Ellos nos vigilan
En el año 2000 ya no hará falta subirse a un cohete para ser un astronauta. Entonces, una nave espacial llamada Triana -como el marinero que avistó América en 1492-, puesta en órbita por la NASA a un millón y medio de kilómetros de la Tierra, enfocará sin pausa a nuestro planeta y sus imágenes se distribuirán instantáneamente, 24 horas al día, por Internet. Cualquiera de nosotros no tendrá más que apagar la luz y encender su ordenador para contemplar las mismas maravillas que vieron Yuri Gagarin desde la cápsula Vostok, John Glenn desde la Mercury o las sucesivas tripulaciones de los Apolo, Soyuz y Columbia: el globo azul, su rotación incansable, las manchas reconocibles de océanos o nubes, la forma de los continentes. Cuando la esfera dé una vuelta más y aparezca en la pantalla el país desde el que navega el internauta, éste tendrá seguramente una sensación de desamparo, pensará en sí mismo como en la pieza más humilde y más pequeña del universo. Tal vez sienta miedo, igual que un hombre al que los cirujanos enseñan una radiografía de su corazón o de su calavera.A ras de suelo, la impresión de ser observado también es siempre inquietante. De hecho, varias películas recientes, desde El show de Truman, de Peter Weir, hasta Enemigo público, de Tony Scott, juegan con esa intranquilidad que produce sabernos rodeados, estemos donde estemos -un banco, una tienda, un museo, un estadio-, de videocámaras, grabadoras, micrófonos, teleobjetivos. Ahora que en Madrid, al parecer, la vigilancia va a extenderse incluso a las calles, la pregunta no es si esta especie de policías virtuales ayudará a las autoridades en su lucha contra la delincuencia, sino ¿qué es exactamente lo que les estamos entregando?
En Enemigo público, varios agentes de la ANS -una especie de versión dura y ultrasecreta de la CIA- persiguen sin piedad a Will Smith y Gene Hackman por Baltimore y Washington. La cacería es implacable, porque los fugitivos están solos y los acosadores poseen radares, sofisticados sistemas de escucha, satélites artificiales con los que rastrear cada callejón, cada plaza, cada túnel, cada azotea. En el otro ejemplo, El show de Truman, un artista perturbado crea una falsa ciudad, llena de microcámaras, en la que la vida del personaje interpretado por Jim Carrey se retransmite en directo para todos los ciudadanos, de día y de noche, sin tregua, durante años, desde el instante en que nace hasta el momento en que descubre la extraña conspiración. La gente sigue su historia por el televisor, lo ve crecer, ducharse, hablar por teléfono; ve cómo se viste o se desnuda, cómo se afeita, cómo pierde a su padre en un naufragio.

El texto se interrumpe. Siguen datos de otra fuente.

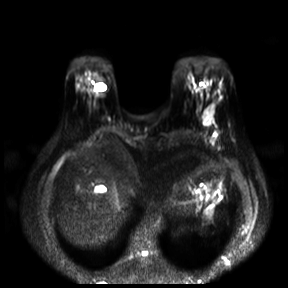
Breast MRI, one axial slice. Slice 4 of 30 in the series (ordered by position). Diffusion-weighted series; image 2 of 4 stored at this slice position (different b-values; order by instance number). 3 T. 4 mm slice thickness. 288 × 288 image matrix, field of view 360 × 360 mm. Female patient.
Outlined on this slice (manually delineated by an expert):
- tumour on diffusion-weighted imaging: box from (x=203, y=105) to (x=214, y=124) px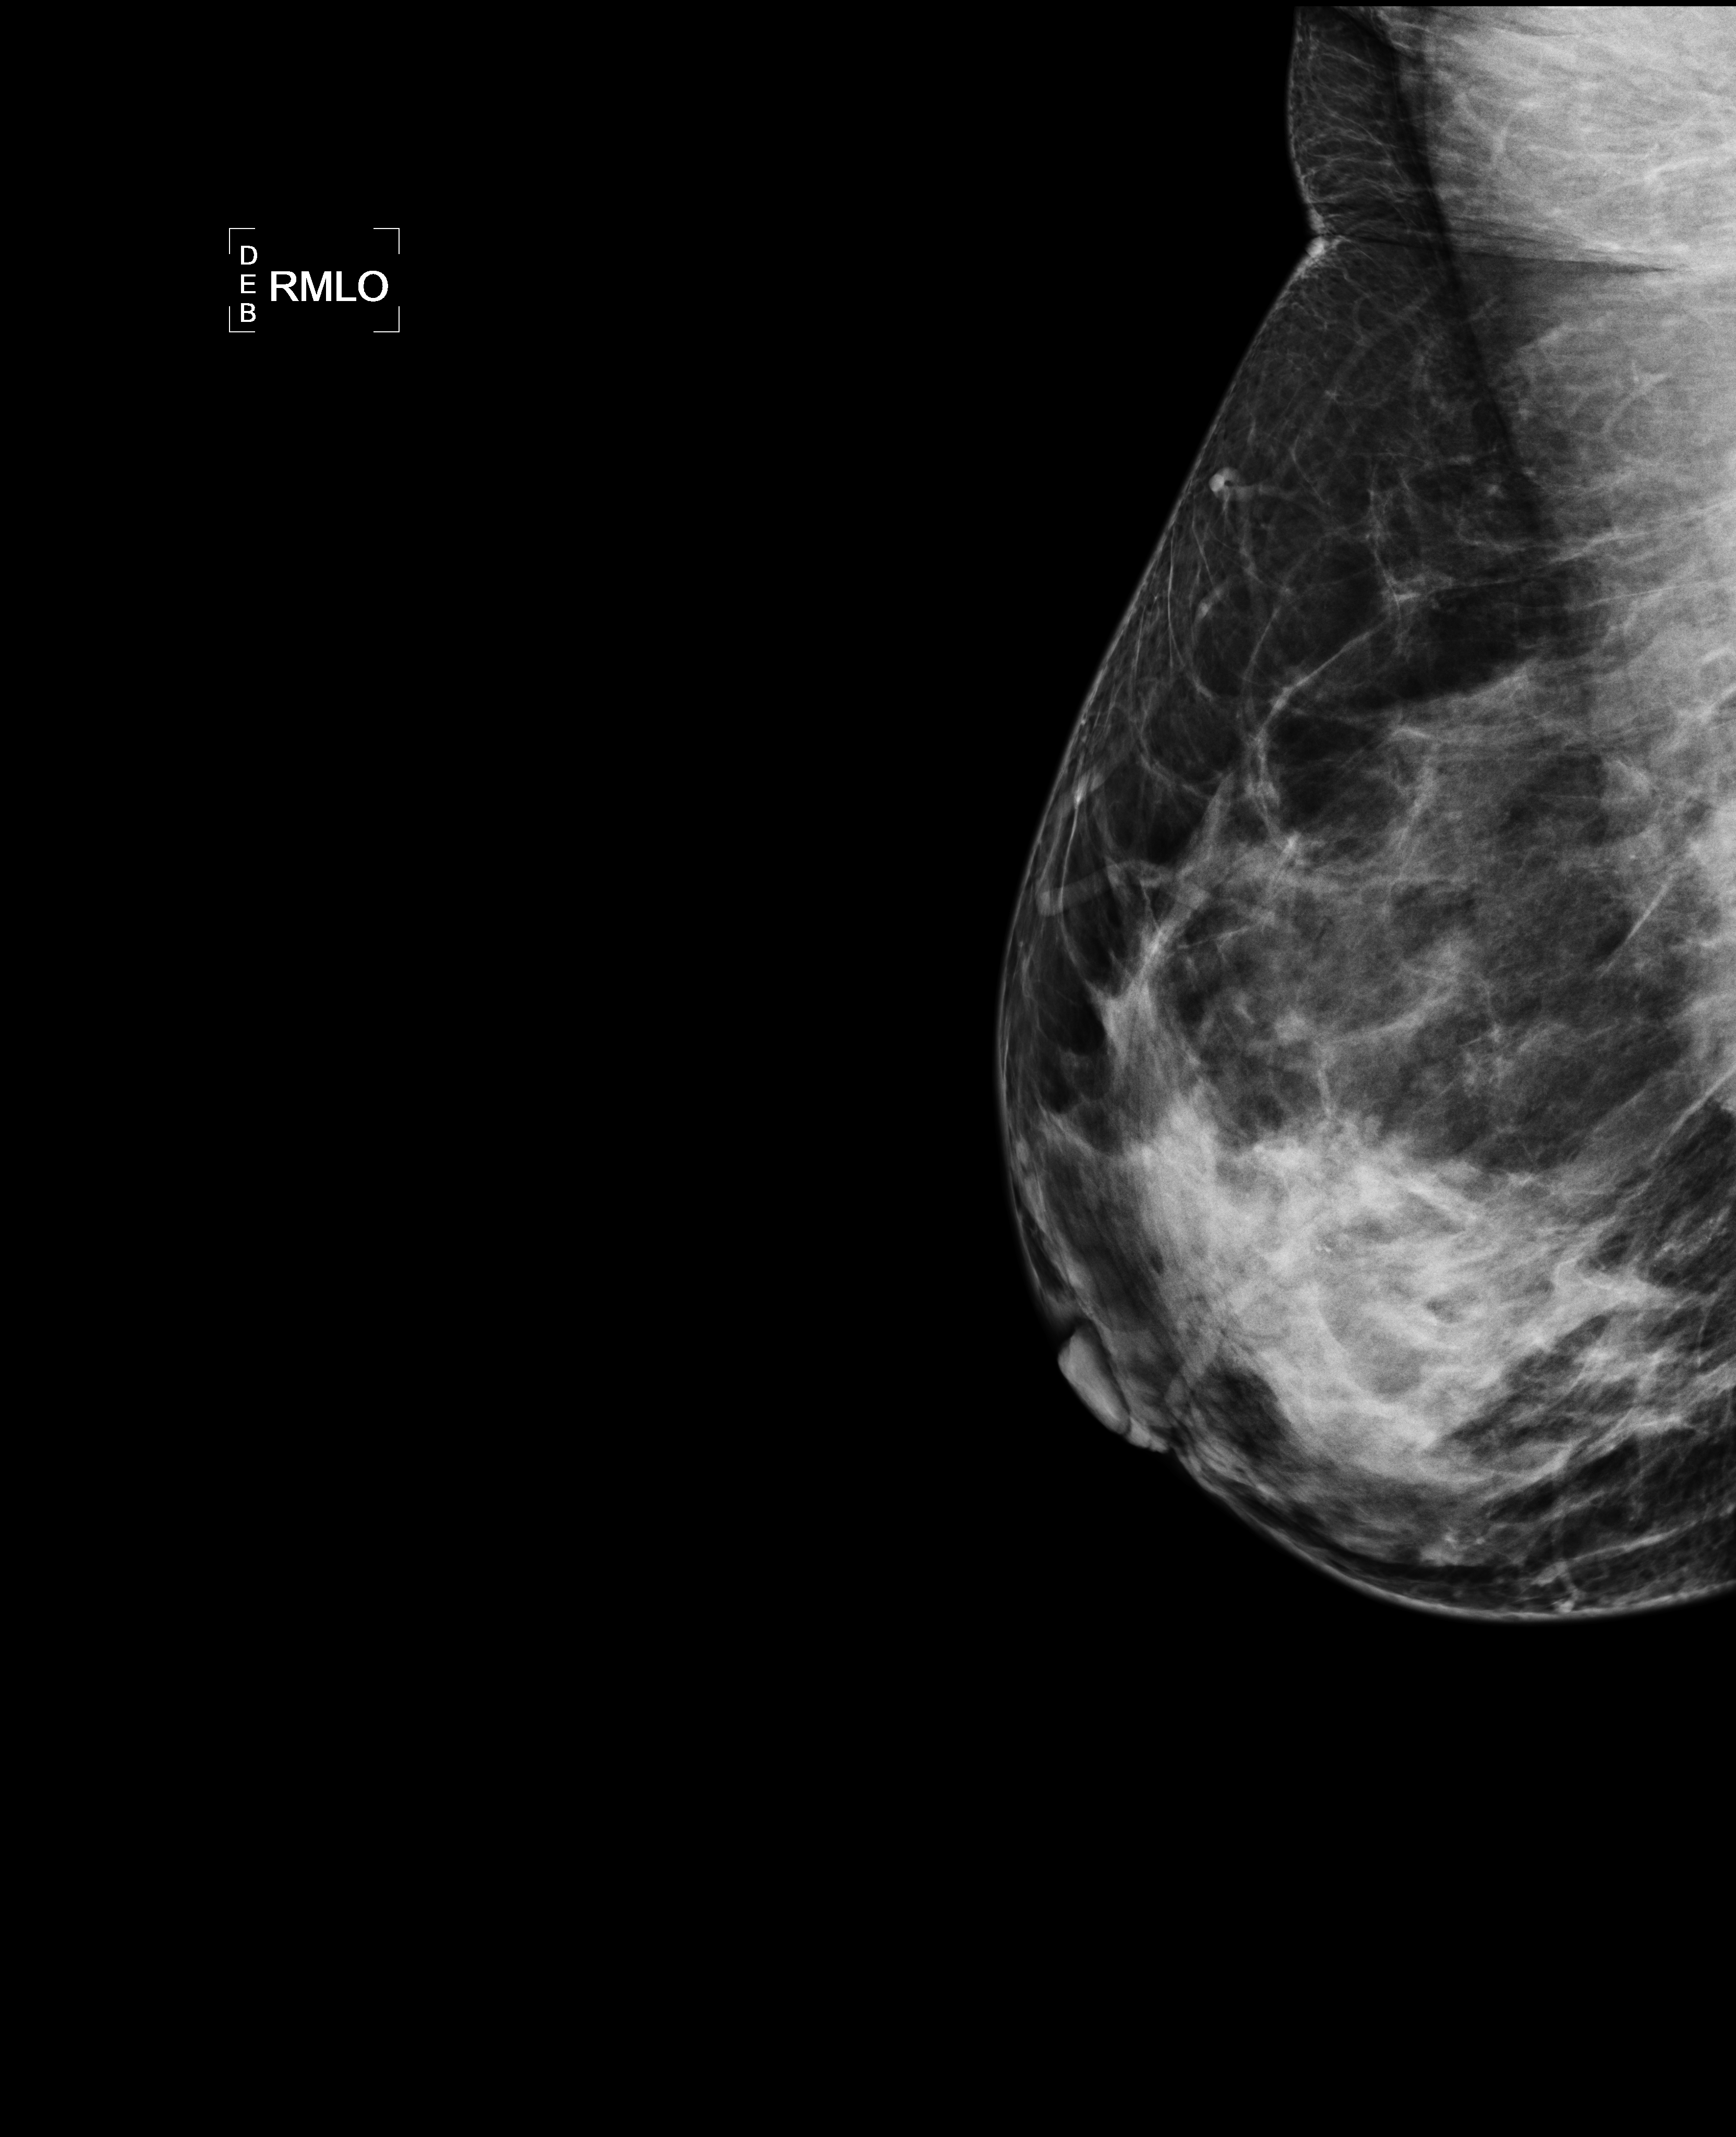
Mammogram, right breast, MLO view.
Patient-level pathology facts (clinical record, not image findings): pathology diagnosis: INVASIVE DUCTAL CARCINOMA, MODIFIED SCARFF-BLOOM-RICHARDSON GRADE-I/III. A LESS THAN 5% INTRADUCTAL CARCINOMA COMPONENT, NUCLEAR GRADE-II/III, IS ALSO PRESENT. (left breast); receptor status (as recorded): ER pos (strong), PR pos (strong), HER2 pos; pathology report notes: mastectomy; INVASIVE DUCTAL CARCINOMA, MODIFIED SCARFF-BLOOM-RICHARDSON GRADE-I/III. A LESS THAN 5% INTRADUCTAL CARCINOMA COMPONENT, NUCLEAR GRADE-II/III, IS ALSO PRESENT; clinical background (as recorded): early 40s with left breast cancer. LMP unknown.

Los dos largometrajes vienen a decir lo mismo desde dos lugares diferentes: estamos atrapados. Y los dos ofrecen, cada uno a su modo, una metáfora de la invasión, del desgaste feroz que sufre el derecho a la vida privada en unas ciudades donde, por lo visto, seguirnos a todos es la única manera de encontrar a los que se esconden. Pero ¿quién nos garantiza que van a utilizar sus cámaras sólo para eso? ¿Acaso no hemos visto ya, una y mil veces, la manera en que nuestros datos personales se revelan descaradamente o son vendidos? Cada vez que recibimos una carta publicitaria en la que aparece nuestro nombre o alguien que nos trata con una familiaridad inexplicable quiere vendernos algo por teléfono, ¿no tenemos derecho a desconfiar de la palabra confidencial? ¿No sabemos que algunas empresas, oficiales y privadas, han comerciado con nuestras direcciones y, por lo tanto, con nuestra intimidad?
Son preguntas que, además, nos hacen pensar si nuestros guardianes no se habrán vuelto más torpes o más perezosos a medida que han ido acumulando computadoras, escáneres, microchips, helicópteros. Sienten a una mesa a diez personas, entre las que hay un asesino. Un detective como Sherlock Holmes o Sam Spade lo habría desenmascarado mediante la vieja técnica de la deducción. A nuestros apóstoles de la caza masiva les habría resultado, sin ningún género de dudas, muchísimo más fácil: la forma más segura de acabar con el criminal es envenenando a todos los comensales.